Pfarrer Scheible schüttelte den Kopf. Warum nur hatte ihm der liebe Gott solche Prüfungen auferlegt? Ihm graute jeden Monat vor diesem Nachmittag. Das laute Geschnatter der Alten erinnerte ihn stets an seine Heimat auf der Schwäbischen Alb. Wenn im August die Gänse über die Wiese rannten, war das Geschnatter nicht weniger aufdringlich, mit der Ausnahme, dass diese Gänse nur bis November schnatterten, und dann zwischen Kartoffelknödeln und Rotkohl auf festlich gedeckten Tischen landeten.

»Jetzt wolled mir singen«, ertönte die schrille Stimme einer fünfundachtzigjährigen ehemaligen Oberstudienrätin am Ende des Tisches, und sie hob auch sofort an:

»Morgen muss ich fort von hier, und muss A-a-a-a-abschied nehmen.«

Ihr treu ergebener Mitbewohner aus dem Seniorenstift, in dem sie untergebracht war, griff sofort zur Ziehharmonika und stimmte mit ein, was dem Ganzen die Krone aufsetzte.

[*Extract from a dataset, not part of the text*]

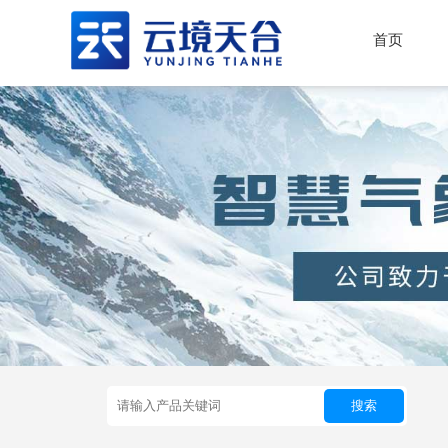
首页
搜索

Wie sehr wünschte sich Pfarrer Scheible doch manchmal, genauso schlecht zu hören, wie die meisten der hier Anwesenden. Nur so ließ sich erklären, dass sie dies alles Monat für Monat ertragen konnten.

Inzwischen war es kurz vor sechs. Um halb sieben war die Veranstaltung zum Glück beendet und Pfarrer Scheible hatte wieder für einen Monat seine Ruhe. Doch was war nur mit Frau Häberle, warum war sie nicht erschienen? Erst am Donnerstag hatte er sie auf dem Markt getroffen. Sie war ihm so fröhlich vorgekommen, geradezu befreit. Sie hatten ein paar Worte gewechselt, dabei machte sie einige Andeutungen, die er nicht einordnen konnte. Als sie sich schon von ihm verabschiedet hatte, drehte sie sich noch einmal um und rief ihm nach »bis Samstag«. Nun war der Tag fast vorbei und Frau Häberle war nicht gekommen.

»Hallo«, versuchte er, die grauenvolle musikalische Darbietung zu unterbrechen, doch erst auf sein geharnischtes »Ruhe!« verstummten die Musikanten. Alle Blicke waren auf ihn gerichtet.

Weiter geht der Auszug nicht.